Home-loan denial rate rose in 2006

WASHINGTON (Reuters) - More Americans had their home loan applications turned down in 2006 than a year earlier, although the majority continued to be approved, according to a report issued on Wednesday by financial sector regulators.

"Overall, the denial rate for all home loans in 2006 was 29 percent compared with 27 percent in 2005," a report by the Federal Financial Institutions Examination Council (FFIEC) said.

Nearly 8,900 lenders accounting for about 80 percent of home lending nationwide were covered by the survey.

The FFIEC includes governors of the Federal Reserve as well as the Federal Deposit Insurance Corp., National Credit Union Administration, Comptroller of the Currency and Office of Thrift Supervision.

They gather information that lenders are required to disclose under terms of the Home Mortgage Disclosure Act (HMDA) and analyze it to determine fair lending laws are met including requirements that lenders not discriminate by race.

In 2006, denial rates were generally higher for refinancings and for home-improvement loans than for home purchases, the FFIEC said.
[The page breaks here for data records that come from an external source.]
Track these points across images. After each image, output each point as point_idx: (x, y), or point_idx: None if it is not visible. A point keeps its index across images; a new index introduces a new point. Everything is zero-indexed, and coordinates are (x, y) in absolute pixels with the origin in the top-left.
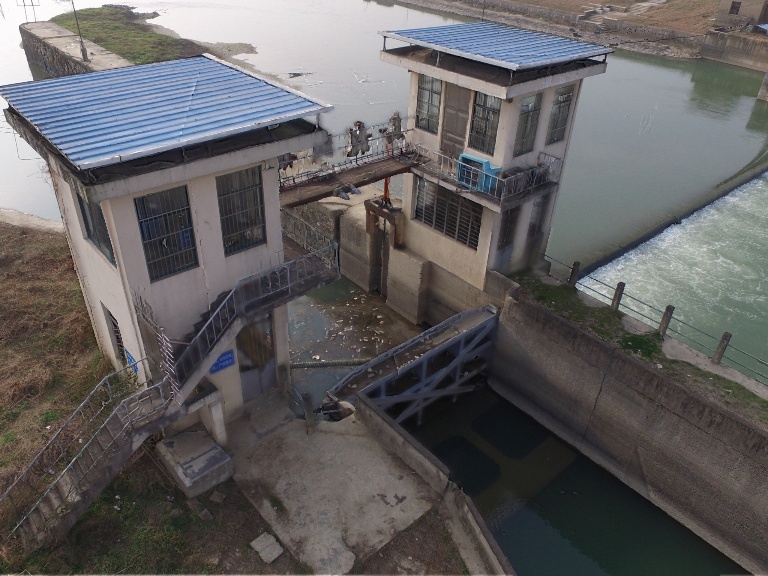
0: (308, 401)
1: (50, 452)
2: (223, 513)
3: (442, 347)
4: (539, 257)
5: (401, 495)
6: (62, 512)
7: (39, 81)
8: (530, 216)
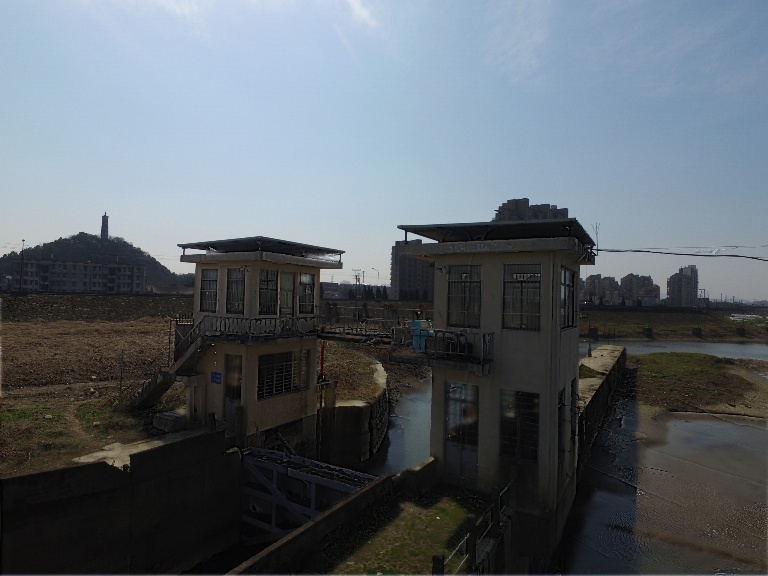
0: (210, 417)
1: None
2: (141, 433)
3: (332, 484)
4: (539, 503)
5: None
6: (136, 393)
7: None
8: (499, 419)
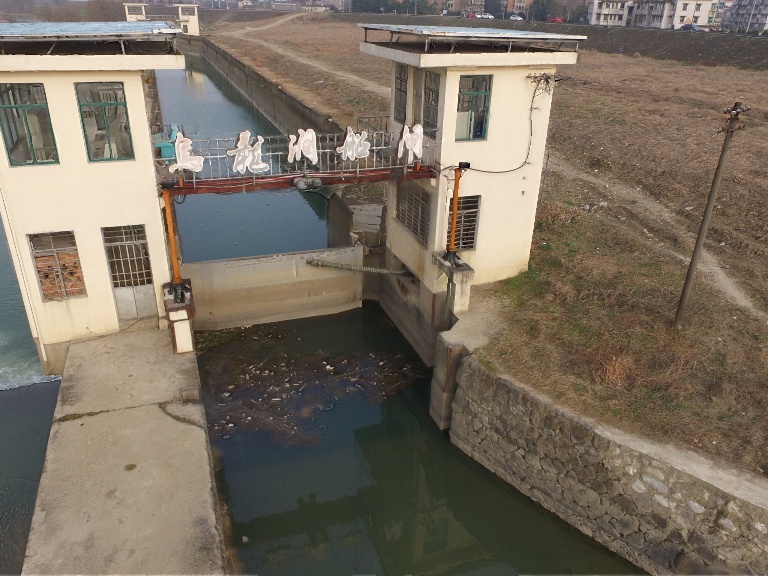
0: None
1: (536, 233)
2: None
3: None
4: None
5: (352, 209)
6: None
7: (560, 36)
8: None
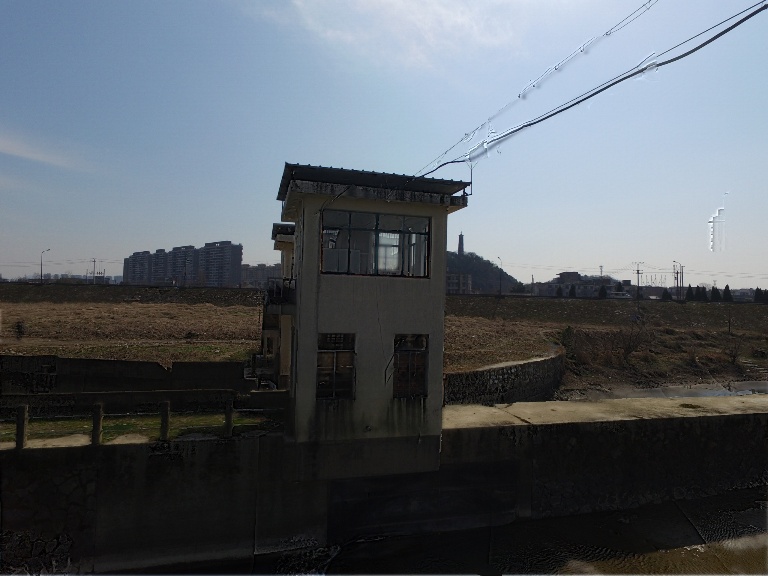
0: None
1: None
2: None
3: None
4: None
5: None
6: None
7: None
8: None
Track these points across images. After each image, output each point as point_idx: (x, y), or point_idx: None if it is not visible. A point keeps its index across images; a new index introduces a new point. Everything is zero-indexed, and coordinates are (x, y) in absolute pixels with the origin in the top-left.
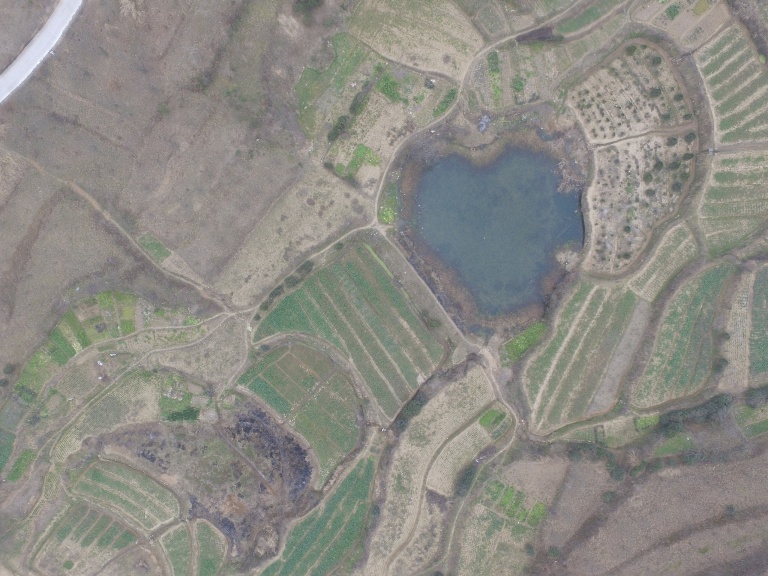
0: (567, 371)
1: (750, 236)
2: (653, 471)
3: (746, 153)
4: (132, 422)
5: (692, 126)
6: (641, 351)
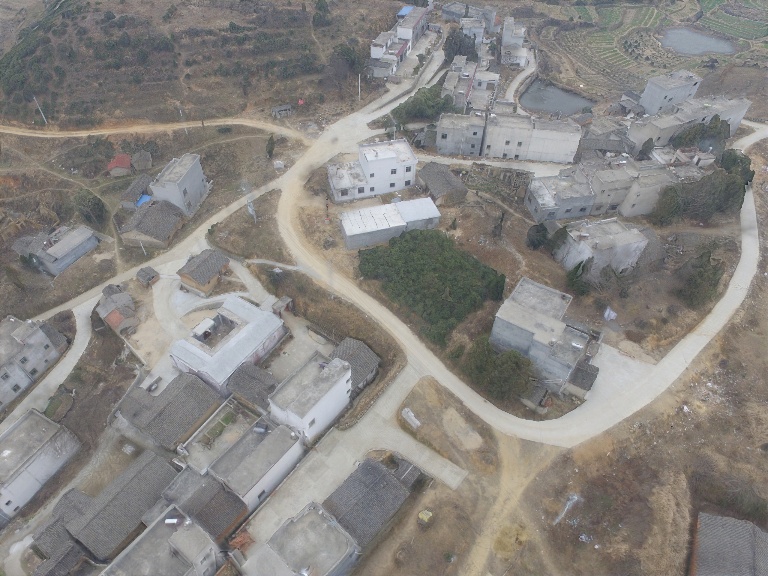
0: None
1: None
2: None
3: (603, 46)
4: None
5: None
6: None
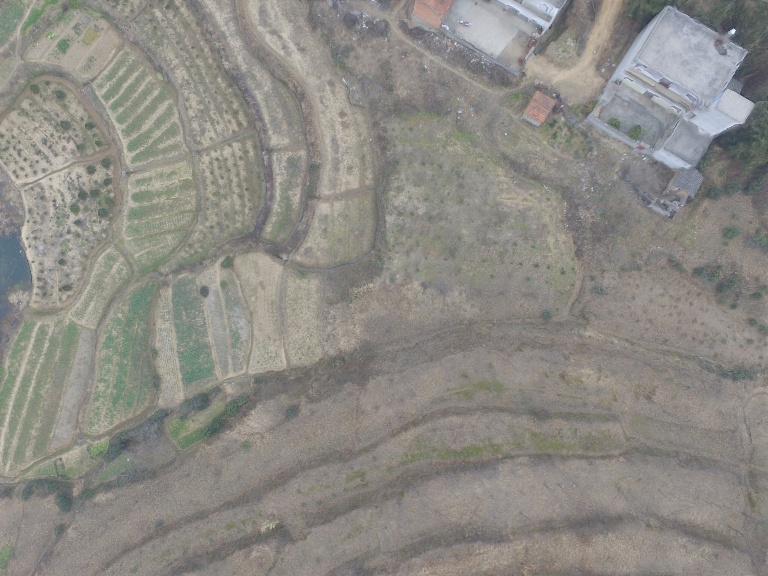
0: (25, 410)
1: (178, 249)
2: (85, 499)
3: (159, 170)
4: None
5: (111, 151)
6: None
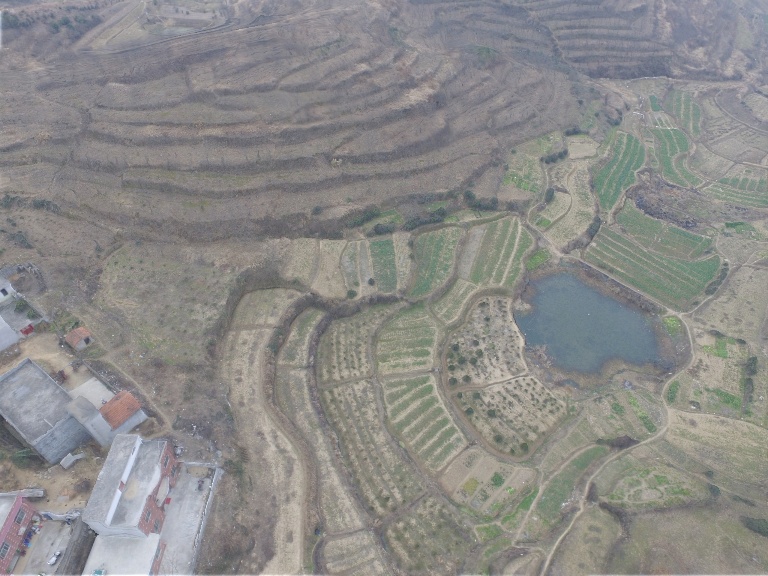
0: (506, 243)
1: (394, 318)
2: None
3: (406, 370)
4: (765, 220)
5: (450, 393)
6: (461, 252)
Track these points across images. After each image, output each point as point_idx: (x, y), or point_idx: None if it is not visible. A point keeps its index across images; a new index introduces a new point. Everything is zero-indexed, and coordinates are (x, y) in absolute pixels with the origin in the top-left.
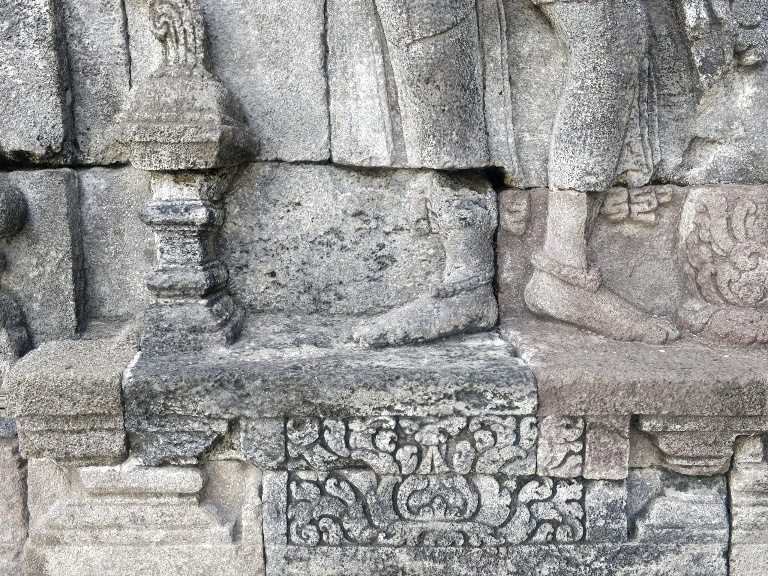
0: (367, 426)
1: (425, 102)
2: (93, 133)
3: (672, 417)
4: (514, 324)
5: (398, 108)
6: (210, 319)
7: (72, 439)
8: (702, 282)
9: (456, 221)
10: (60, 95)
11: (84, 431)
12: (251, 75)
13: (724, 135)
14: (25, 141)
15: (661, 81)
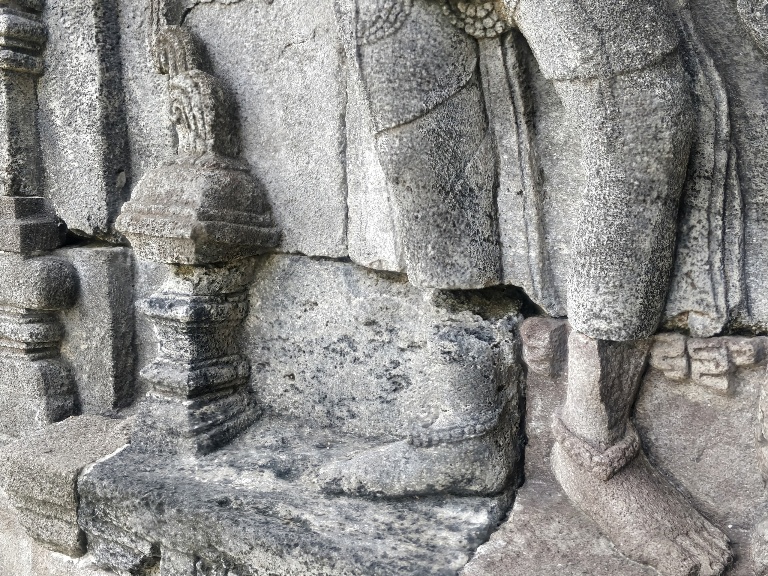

It attributed the difference to the fact that consumers buying homes faced more counseling and prequalification so that they were already screened before the loans were issued.

It also said denial rates were lower for government-backed loans than they were for so-called conventional loans, but were "especially high" in the case of applications to buy manufactured homes.

The FFIEC said that in 2006, as in the two prior years, black and Hispanic borrowers were more likely, and Asian borrowers less likely, to be offered higher-priced loans and that held true for both refinancings and home-purchase loans.

It found little difference in loan prices by gender.